Created on Wednesday, 09 November 2011 01:32
Written by Margaret Portier

Since beginning library school in the fall of 2010, I’ve developed a fondness for social media, Twitter in particular. This summer I attended the American Library Association Annual Conference in New Orleans. While there, I attended my very first Tweet-up. A Tweet-up is a gathering of people who communicate together primarily through the social media network, Twitter.  In many cases, Tweet-ups aren’t exclusively Twitter users, but other social media networks users as well.  At ALA I was able to meet, in person, the other library school students around the country that I had been tweeting with for a year. It was amazing to enter a room full of strangers and realize that we weren’t strangers after all. So, it was with great excitement that I joined the small group of Fayetteville Free Library staff who organized the FFL’s first ever Tweet-up in September.

I’m not sure who had the idea first, but I was more than willing to help make it happen. We discussed what a Tweet-up is and what the goal of ours would be. We saw it as an opportunity to meet the patrons who rarely come into the library. Having the Tweet-up at the beginning of September was also motivated by our desire to let new Syracuse University students know about our library and the amazing services we provide. In one event, we hoped to bring in patrons who rarely utilized the library as a physical space as well as a brand new group of library users.

To market the Tweet-up we coined the hashtag #ffltup and began an almost entirely paperless campaign. First, we made invitations.  Twtvite is an online tool that lets you create an invitation to an event allowing invitees to RSVP using Twitter or Facebook. We created a Twtvite and a Facebook event for the Tweet-up that were open to the public. We drafted tweets and status updates that alerted our friends and followers to the event by broadcasting the URLs for our invitations. Then we designed posters to hang around the campus at Syracuse University to draw students and included the information in our print and digital newsletters.

For the Tweet-up, we pulled out the library’s new laptops for attendees to tweet or post, set up the gaming station to entertain any gamers in attendance, and put together a photo booth with all of the life-size cardboard cutouts in the library.

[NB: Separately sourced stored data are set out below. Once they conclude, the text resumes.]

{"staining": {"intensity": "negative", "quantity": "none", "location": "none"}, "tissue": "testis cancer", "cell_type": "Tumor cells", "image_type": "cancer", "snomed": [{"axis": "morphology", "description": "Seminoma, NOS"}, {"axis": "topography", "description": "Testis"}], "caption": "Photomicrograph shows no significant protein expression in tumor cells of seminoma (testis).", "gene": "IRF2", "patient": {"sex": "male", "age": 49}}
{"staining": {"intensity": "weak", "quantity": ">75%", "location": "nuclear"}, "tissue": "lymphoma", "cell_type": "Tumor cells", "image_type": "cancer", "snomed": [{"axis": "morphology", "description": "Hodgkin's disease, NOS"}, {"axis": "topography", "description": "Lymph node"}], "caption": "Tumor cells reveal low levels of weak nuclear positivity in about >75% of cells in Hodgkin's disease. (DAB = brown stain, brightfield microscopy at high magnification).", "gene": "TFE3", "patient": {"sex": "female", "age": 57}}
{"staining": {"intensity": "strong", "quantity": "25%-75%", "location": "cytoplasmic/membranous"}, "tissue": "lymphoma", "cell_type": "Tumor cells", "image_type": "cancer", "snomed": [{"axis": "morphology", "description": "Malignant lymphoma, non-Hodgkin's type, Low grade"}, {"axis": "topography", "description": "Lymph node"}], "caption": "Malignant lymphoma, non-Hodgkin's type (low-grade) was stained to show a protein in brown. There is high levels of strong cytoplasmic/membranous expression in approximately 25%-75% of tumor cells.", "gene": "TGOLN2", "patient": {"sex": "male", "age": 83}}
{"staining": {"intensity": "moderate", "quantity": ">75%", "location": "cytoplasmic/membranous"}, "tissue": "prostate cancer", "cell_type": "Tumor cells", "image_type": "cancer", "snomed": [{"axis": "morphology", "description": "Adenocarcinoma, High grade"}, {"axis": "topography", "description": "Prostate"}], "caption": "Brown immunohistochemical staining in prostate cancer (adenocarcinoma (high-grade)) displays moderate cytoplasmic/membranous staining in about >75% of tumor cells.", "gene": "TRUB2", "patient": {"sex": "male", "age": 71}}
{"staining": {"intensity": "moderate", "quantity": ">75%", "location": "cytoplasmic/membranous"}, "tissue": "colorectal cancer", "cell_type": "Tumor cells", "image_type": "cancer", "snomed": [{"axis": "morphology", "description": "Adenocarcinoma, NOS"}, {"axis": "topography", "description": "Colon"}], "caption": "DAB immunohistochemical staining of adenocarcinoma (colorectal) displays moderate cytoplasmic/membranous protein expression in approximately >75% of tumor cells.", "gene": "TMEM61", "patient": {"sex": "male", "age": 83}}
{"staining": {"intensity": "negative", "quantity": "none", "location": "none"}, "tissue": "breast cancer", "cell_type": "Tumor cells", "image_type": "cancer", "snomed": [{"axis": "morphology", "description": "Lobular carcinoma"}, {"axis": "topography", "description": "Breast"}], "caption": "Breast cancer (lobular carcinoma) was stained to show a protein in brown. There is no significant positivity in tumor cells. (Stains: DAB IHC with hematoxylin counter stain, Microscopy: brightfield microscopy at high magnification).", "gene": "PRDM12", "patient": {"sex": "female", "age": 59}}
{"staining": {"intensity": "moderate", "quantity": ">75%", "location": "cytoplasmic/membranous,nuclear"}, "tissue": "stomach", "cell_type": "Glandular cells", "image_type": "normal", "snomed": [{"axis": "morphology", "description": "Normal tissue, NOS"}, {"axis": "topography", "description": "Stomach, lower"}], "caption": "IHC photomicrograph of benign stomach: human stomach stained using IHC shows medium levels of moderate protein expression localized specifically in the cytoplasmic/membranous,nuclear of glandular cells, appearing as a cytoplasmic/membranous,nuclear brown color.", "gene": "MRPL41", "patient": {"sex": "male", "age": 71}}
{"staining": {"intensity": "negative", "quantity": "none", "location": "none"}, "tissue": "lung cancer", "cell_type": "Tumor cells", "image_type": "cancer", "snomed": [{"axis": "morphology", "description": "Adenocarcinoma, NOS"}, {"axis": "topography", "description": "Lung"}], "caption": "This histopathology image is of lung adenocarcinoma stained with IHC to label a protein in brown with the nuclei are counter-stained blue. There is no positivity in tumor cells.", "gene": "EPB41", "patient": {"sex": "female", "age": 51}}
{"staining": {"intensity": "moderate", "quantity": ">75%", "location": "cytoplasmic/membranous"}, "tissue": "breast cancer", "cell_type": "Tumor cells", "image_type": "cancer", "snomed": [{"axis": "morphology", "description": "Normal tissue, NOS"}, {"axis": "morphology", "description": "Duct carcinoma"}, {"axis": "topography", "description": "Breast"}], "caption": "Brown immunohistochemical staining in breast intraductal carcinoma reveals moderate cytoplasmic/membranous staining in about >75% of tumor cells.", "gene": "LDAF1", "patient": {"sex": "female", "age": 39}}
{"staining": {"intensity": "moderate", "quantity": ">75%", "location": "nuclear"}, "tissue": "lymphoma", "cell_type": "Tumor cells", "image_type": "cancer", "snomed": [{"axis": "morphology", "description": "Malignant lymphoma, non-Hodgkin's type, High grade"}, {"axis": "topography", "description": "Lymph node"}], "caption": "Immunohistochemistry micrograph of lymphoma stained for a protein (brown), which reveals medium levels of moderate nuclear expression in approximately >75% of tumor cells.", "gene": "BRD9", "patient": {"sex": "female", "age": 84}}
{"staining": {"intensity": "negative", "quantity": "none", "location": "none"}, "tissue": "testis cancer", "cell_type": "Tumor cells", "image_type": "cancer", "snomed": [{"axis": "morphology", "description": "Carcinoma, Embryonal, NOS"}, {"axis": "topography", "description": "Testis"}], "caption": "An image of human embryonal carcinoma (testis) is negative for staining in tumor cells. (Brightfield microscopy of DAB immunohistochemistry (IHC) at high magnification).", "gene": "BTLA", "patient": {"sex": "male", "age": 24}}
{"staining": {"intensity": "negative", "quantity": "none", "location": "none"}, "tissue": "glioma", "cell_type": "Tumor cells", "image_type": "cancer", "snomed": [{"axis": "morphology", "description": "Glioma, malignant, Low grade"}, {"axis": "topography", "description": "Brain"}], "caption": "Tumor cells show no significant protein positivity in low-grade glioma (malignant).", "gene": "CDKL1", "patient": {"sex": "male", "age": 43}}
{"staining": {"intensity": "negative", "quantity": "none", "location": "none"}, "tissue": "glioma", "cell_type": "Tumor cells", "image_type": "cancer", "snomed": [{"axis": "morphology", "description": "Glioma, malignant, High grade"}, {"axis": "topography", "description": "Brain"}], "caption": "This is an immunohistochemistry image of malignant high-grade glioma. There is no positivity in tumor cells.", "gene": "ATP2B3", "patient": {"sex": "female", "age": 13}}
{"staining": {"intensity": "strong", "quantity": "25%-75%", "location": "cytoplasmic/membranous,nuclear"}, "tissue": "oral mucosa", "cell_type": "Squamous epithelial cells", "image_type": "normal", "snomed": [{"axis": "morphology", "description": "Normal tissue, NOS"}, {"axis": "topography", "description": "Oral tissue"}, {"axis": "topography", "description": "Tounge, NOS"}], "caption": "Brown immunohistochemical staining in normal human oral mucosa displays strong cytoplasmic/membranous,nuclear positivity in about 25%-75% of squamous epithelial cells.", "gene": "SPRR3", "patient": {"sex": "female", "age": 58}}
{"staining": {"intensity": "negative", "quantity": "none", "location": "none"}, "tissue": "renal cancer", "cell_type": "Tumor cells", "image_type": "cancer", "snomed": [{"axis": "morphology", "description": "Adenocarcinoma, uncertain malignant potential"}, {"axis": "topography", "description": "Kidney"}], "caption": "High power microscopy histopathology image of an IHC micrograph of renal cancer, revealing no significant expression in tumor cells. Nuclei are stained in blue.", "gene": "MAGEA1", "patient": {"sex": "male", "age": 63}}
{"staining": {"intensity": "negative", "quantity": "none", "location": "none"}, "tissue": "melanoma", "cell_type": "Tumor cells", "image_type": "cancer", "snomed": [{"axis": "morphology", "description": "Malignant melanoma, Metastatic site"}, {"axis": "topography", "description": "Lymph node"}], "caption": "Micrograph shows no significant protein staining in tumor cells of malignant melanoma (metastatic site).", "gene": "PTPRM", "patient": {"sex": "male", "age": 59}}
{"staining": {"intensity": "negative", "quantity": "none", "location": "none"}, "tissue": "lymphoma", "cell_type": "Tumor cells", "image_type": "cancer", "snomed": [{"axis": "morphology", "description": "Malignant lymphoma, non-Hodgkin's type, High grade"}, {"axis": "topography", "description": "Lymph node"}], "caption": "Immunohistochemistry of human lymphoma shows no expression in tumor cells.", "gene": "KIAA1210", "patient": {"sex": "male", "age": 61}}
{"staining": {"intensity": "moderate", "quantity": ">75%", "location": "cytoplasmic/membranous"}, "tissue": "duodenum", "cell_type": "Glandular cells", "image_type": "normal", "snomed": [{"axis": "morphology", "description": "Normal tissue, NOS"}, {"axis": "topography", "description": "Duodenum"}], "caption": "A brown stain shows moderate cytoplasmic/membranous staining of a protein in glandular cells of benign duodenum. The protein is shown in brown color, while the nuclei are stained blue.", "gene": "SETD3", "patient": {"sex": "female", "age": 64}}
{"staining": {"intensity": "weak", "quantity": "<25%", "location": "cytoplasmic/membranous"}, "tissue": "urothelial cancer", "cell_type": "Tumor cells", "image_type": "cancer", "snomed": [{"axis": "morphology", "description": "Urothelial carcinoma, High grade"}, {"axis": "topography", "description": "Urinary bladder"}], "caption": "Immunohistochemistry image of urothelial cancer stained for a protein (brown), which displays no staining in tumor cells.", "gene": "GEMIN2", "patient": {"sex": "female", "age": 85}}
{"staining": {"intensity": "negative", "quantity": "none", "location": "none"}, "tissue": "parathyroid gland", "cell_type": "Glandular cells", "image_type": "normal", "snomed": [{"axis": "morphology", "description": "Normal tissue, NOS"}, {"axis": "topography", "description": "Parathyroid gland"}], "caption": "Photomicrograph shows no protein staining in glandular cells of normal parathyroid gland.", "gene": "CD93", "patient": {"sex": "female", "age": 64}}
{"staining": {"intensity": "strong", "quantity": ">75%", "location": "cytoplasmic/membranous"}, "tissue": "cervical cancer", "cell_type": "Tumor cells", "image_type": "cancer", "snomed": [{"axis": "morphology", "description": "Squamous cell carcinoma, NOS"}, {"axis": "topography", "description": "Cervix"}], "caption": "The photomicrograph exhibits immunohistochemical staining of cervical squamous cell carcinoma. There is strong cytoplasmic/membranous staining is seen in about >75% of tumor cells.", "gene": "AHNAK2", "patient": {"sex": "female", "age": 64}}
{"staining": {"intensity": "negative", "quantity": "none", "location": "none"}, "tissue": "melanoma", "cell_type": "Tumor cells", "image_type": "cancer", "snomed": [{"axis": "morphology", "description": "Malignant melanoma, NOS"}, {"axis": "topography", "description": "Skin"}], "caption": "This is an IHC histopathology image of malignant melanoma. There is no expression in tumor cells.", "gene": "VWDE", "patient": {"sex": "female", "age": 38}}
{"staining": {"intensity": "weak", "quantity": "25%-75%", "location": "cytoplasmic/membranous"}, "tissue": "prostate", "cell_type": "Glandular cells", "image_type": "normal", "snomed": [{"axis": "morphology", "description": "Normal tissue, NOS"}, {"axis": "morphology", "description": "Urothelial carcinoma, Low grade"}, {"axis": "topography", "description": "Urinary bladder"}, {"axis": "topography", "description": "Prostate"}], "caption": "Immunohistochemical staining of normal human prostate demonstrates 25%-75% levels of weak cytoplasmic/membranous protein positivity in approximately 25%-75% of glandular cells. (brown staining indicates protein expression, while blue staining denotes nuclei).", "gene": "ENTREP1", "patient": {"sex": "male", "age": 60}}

Captain Jack Sparrow was very popular.  Everyone wore a nametag with their Twitter username as well as their real name, so we could recognize each other. I kept a close eye on the #ffltup hashtag during the event and played the part of the candy fairy, delivering sweets to anybody who tweeted during the event. King David’s provided the delicious food, and Café 300 sold drinks.  Towards the end of the night, I took a few of the attendees who had never visited the FFL on a tour of the library.

Everyone who attended said they enjoyed the Tweet-up. I’ve personally been a lot more active with the library patrons (especially the Tweet-up participants) than I had been before. I hope that the FFL will be able to host similar events in the future and draw larger and more diverse crowds.